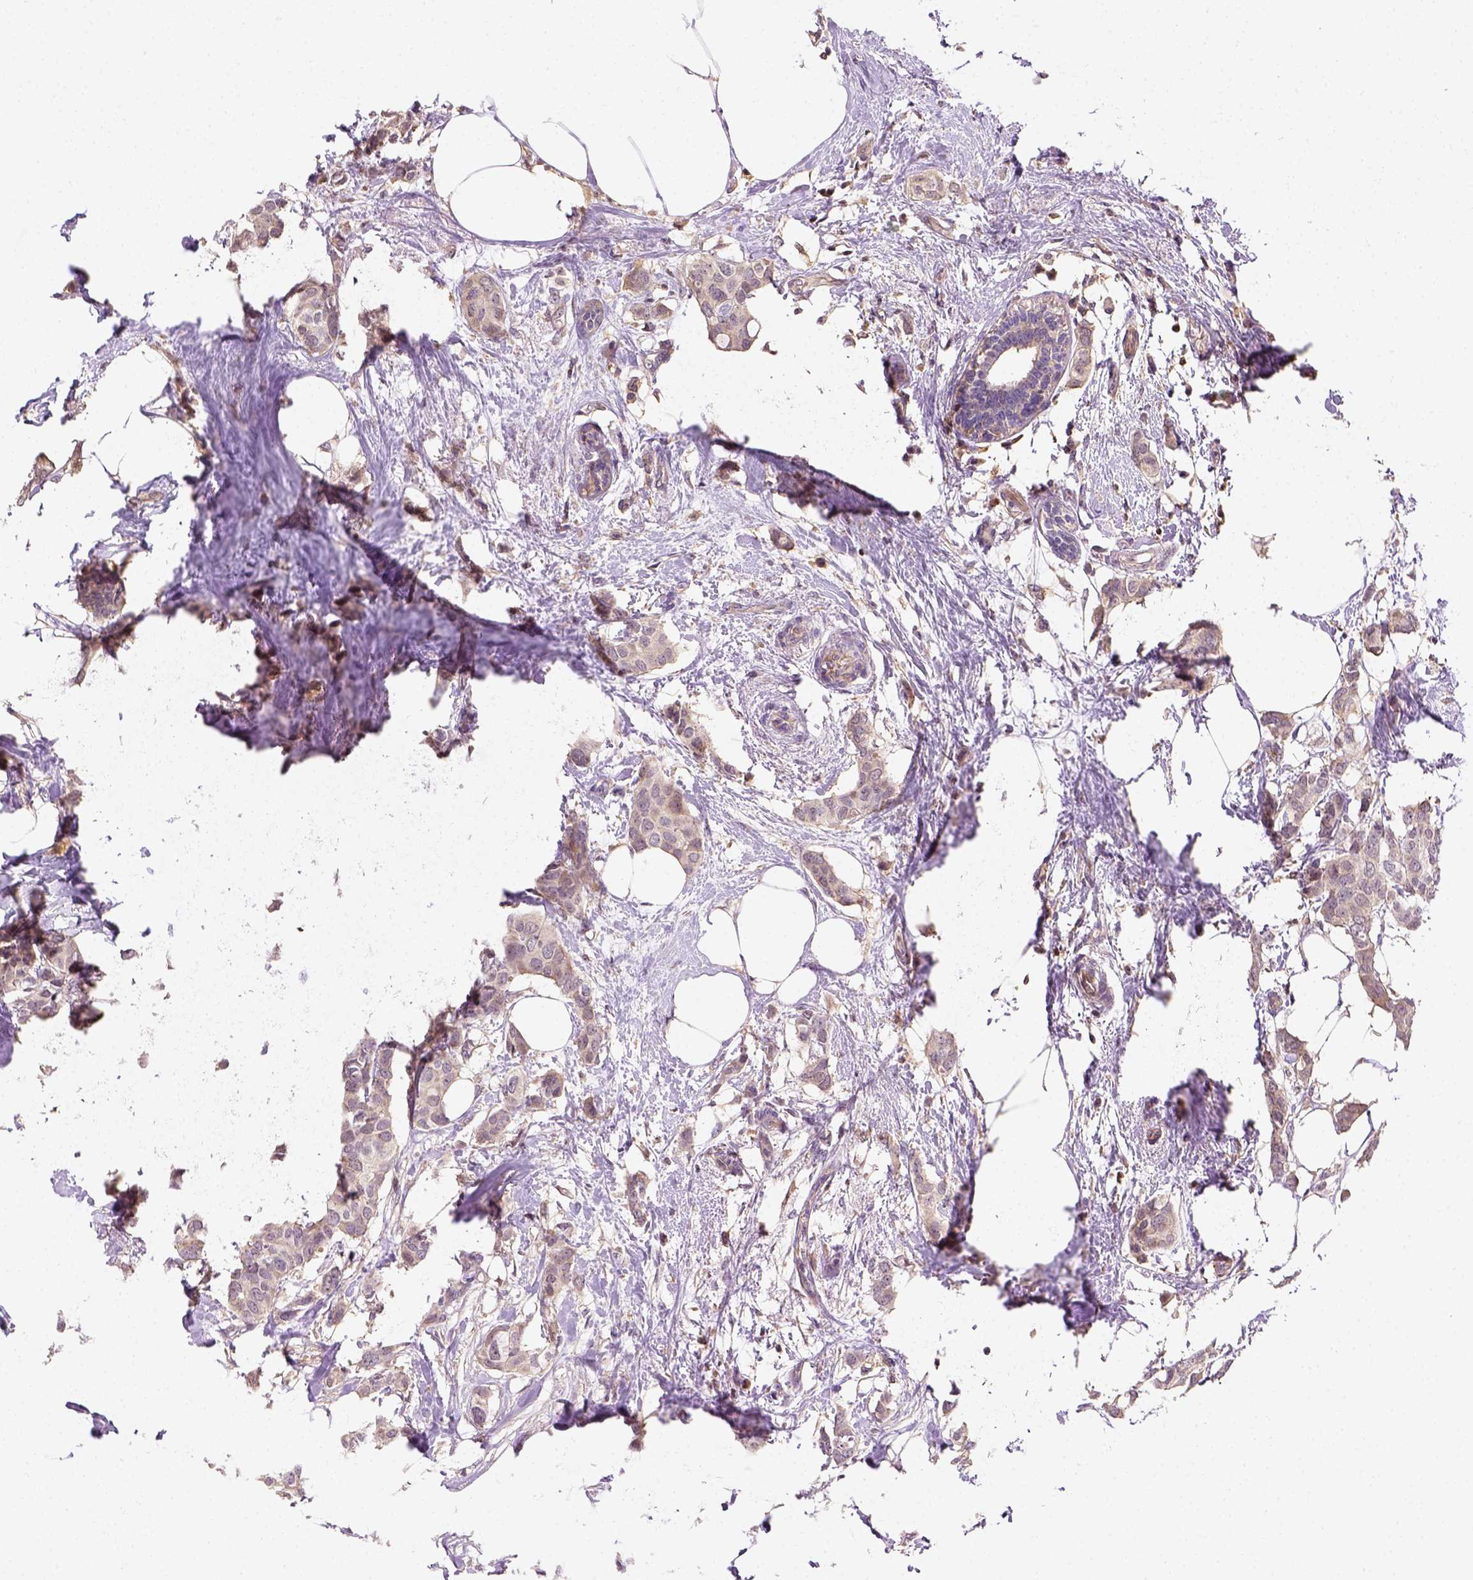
{"staining": {"intensity": "weak", "quantity": "<25%", "location": "cytoplasmic/membranous"}, "tissue": "breast cancer", "cell_type": "Tumor cells", "image_type": "cancer", "snomed": [{"axis": "morphology", "description": "Duct carcinoma"}, {"axis": "topography", "description": "Breast"}], "caption": "There is no significant positivity in tumor cells of breast cancer (invasive ductal carcinoma). (Brightfield microscopy of DAB (3,3'-diaminobenzidine) IHC at high magnification).", "gene": "MATK", "patient": {"sex": "female", "age": 62}}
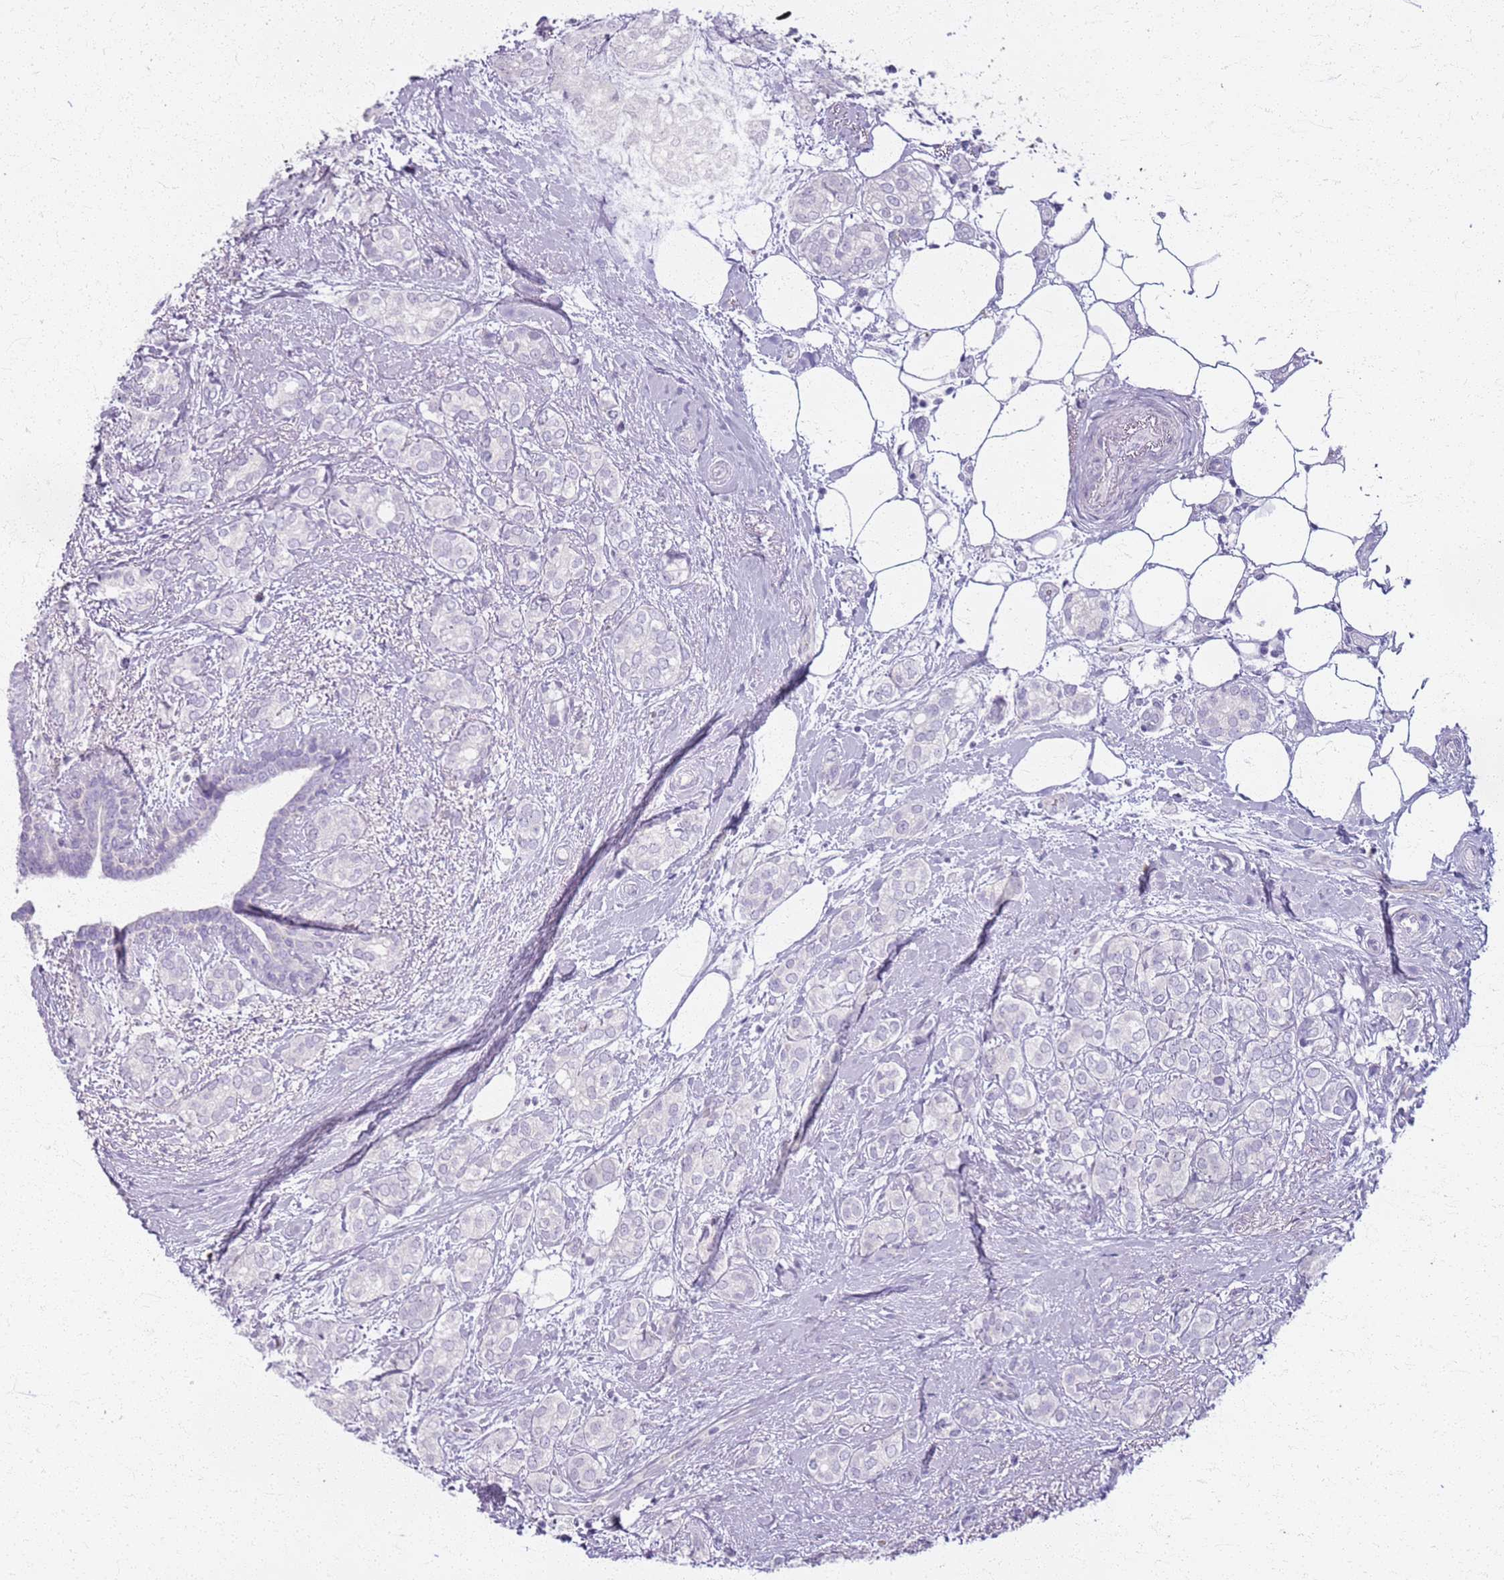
{"staining": {"intensity": "negative", "quantity": "none", "location": "none"}, "tissue": "breast cancer", "cell_type": "Tumor cells", "image_type": "cancer", "snomed": [{"axis": "morphology", "description": "Duct carcinoma"}, {"axis": "topography", "description": "Breast"}], "caption": "DAB (3,3'-diaminobenzidine) immunohistochemical staining of human breast cancer demonstrates no significant positivity in tumor cells.", "gene": "CSRP3", "patient": {"sex": "female", "age": 73}}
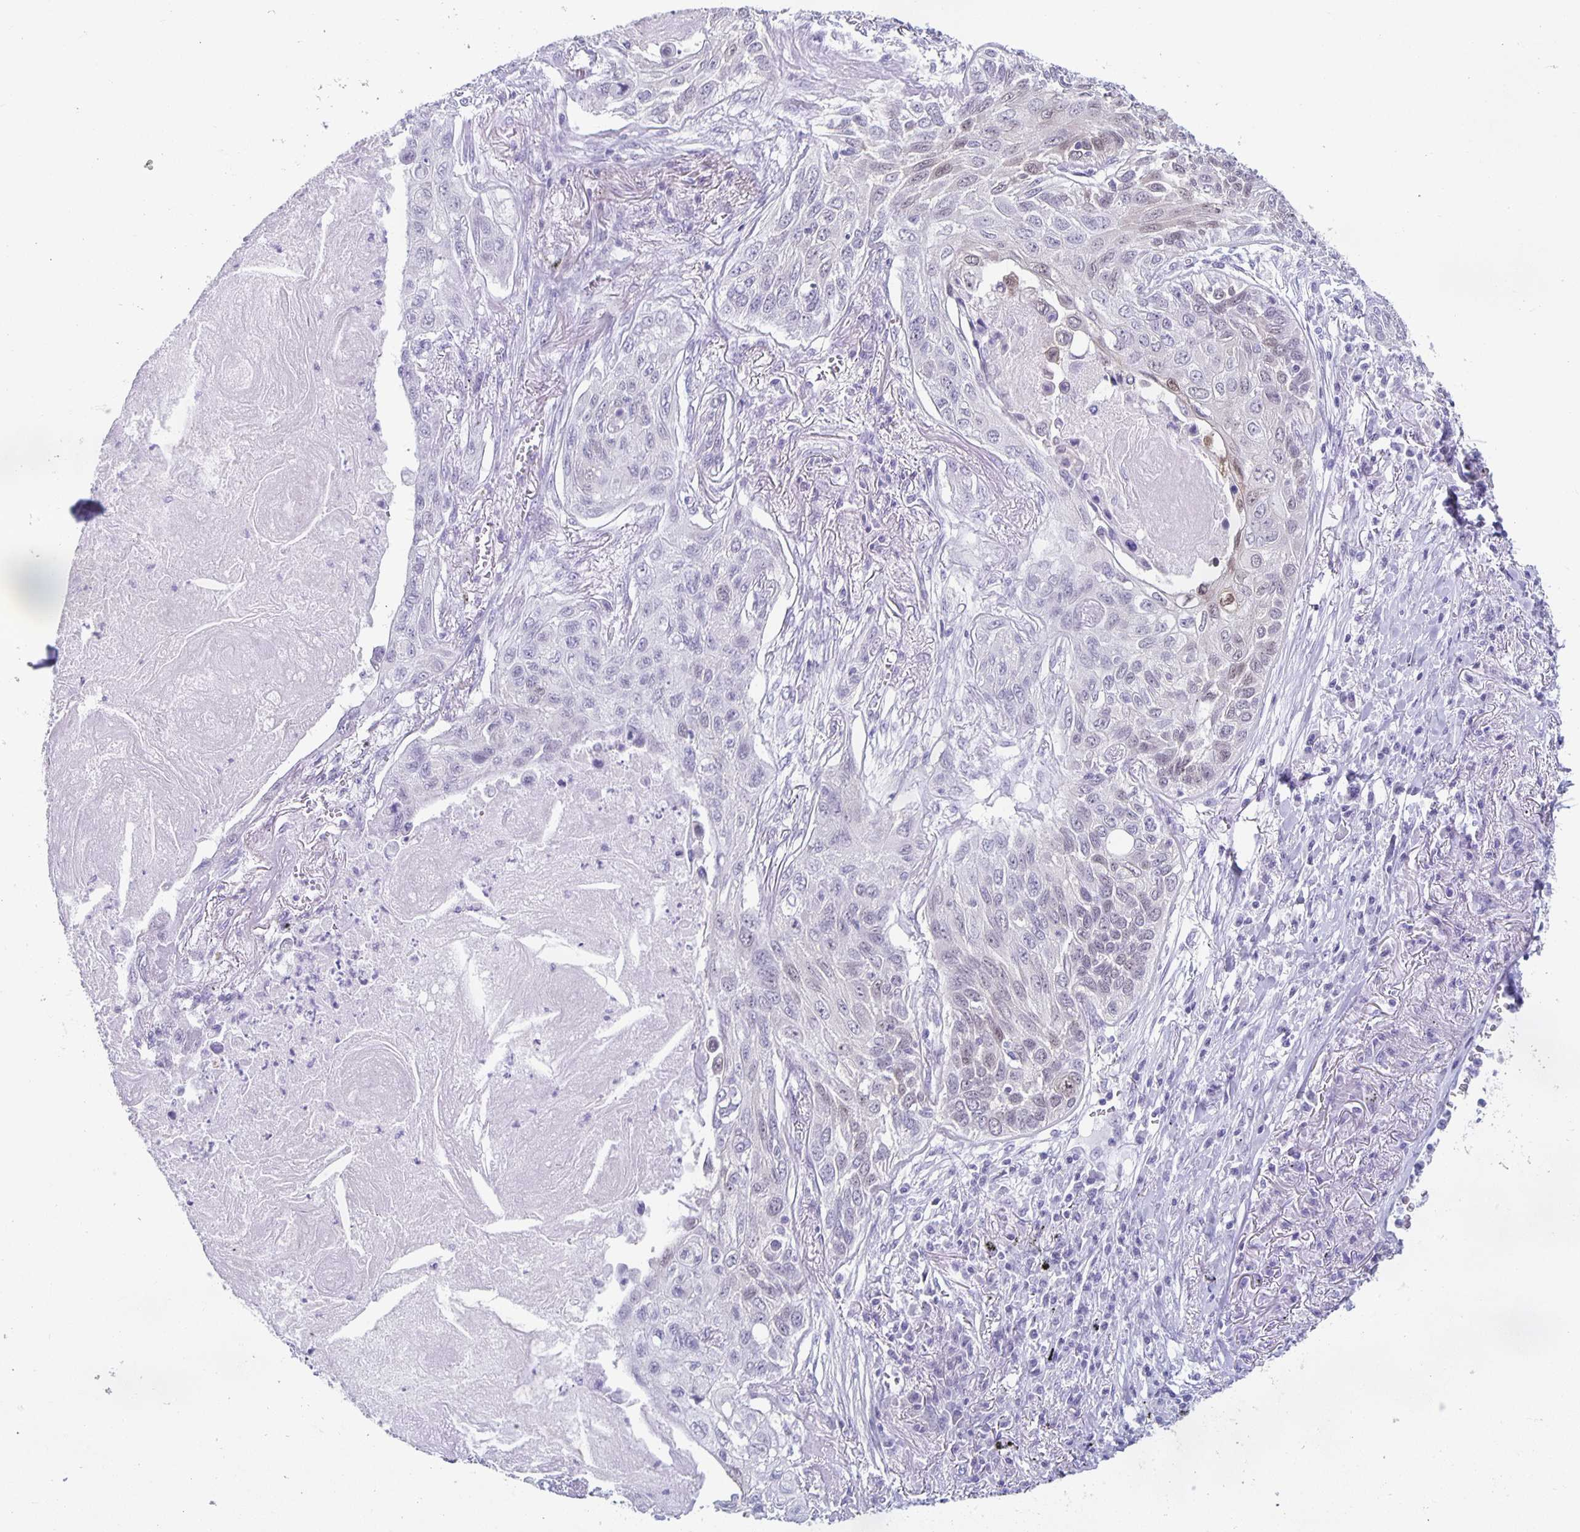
{"staining": {"intensity": "negative", "quantity": "none", "location": "none"}, "tissue": "lung cancer", "cell_type": "Tumor cells", "image_type": "cancer", "snomed": [{"axis": "morphology", "description": "Squamous cell carcinoma, NOS"}, {"axis": "topography", "description": "Lung"}], "caption": "Immunohistochemistry (IHC) photomicrograph of human lung cancer stained for a protein (brown), which reveals no expression in tumor cells.", "gene": "TPPP", "patient": {"sex": "male", "age": 75}}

== GOAL OF THE EXERCISE ==
Retype all of the listing above exactly, but keep its pictures out.

== YOUR SOLUTION ==
{"staining": {"intensity": "weak", "quantity": "<25%", "location": "cytoplasmic/membranous"}, "tissue": "breast cancer", "cell_type": "Tumor cells", "image_type": "cancer", "snomed": [{"axis": "morphology", "description": "Duct carcinoma"}, {"axis": "topography", "description": "Breast"}], "caption": "There is no significant positivity in tumor cells of breast cancer (invasive ductal carcinoma). (Brightfield microscopy of DAB (3,3'-diaminobenzidine) IHC at high magnification).", "gene": "MATK", "patient": {"sex": "female", "age": 62}}
{"staining": {"intensity": "negative", "quantity": "none", "location": "none"}, "tissue": "breast cancer", "cell_type": "Tumor cells", "image_type": "cancer", "snomed": [{"axis": "morphology", "description": "Duct carcinoma"}, {"axis": "topography", "description": "Breast"}], "caption": "DAB (3,3'-diaminobenzidine) immunohistochemical staining of human breast cancer demonstrates no significant positivity in tumor cells.", "gene": "CSRP3", "patient": {"sex": "female", "age": 73}}
{"staining": {"intensity": "negative", "quantity": "none", "location": "none"}, "tissue": "lung cancer", "cell_type": "Tumor cells", "image_type": "cancer", "snomed": [{"axis": "morphology", "description": "Squamous cell carcinoma, NOS"}, {"axis": "topography", "description": "Lung"}], "caption": "Immunohistochemistry (IHC) photomicrograph of human lung cancer stained for a protein (brown), which reveals no expression in tumor cells.", "gene": "TPPP", "patient": {"sex": "male", "age": 75}}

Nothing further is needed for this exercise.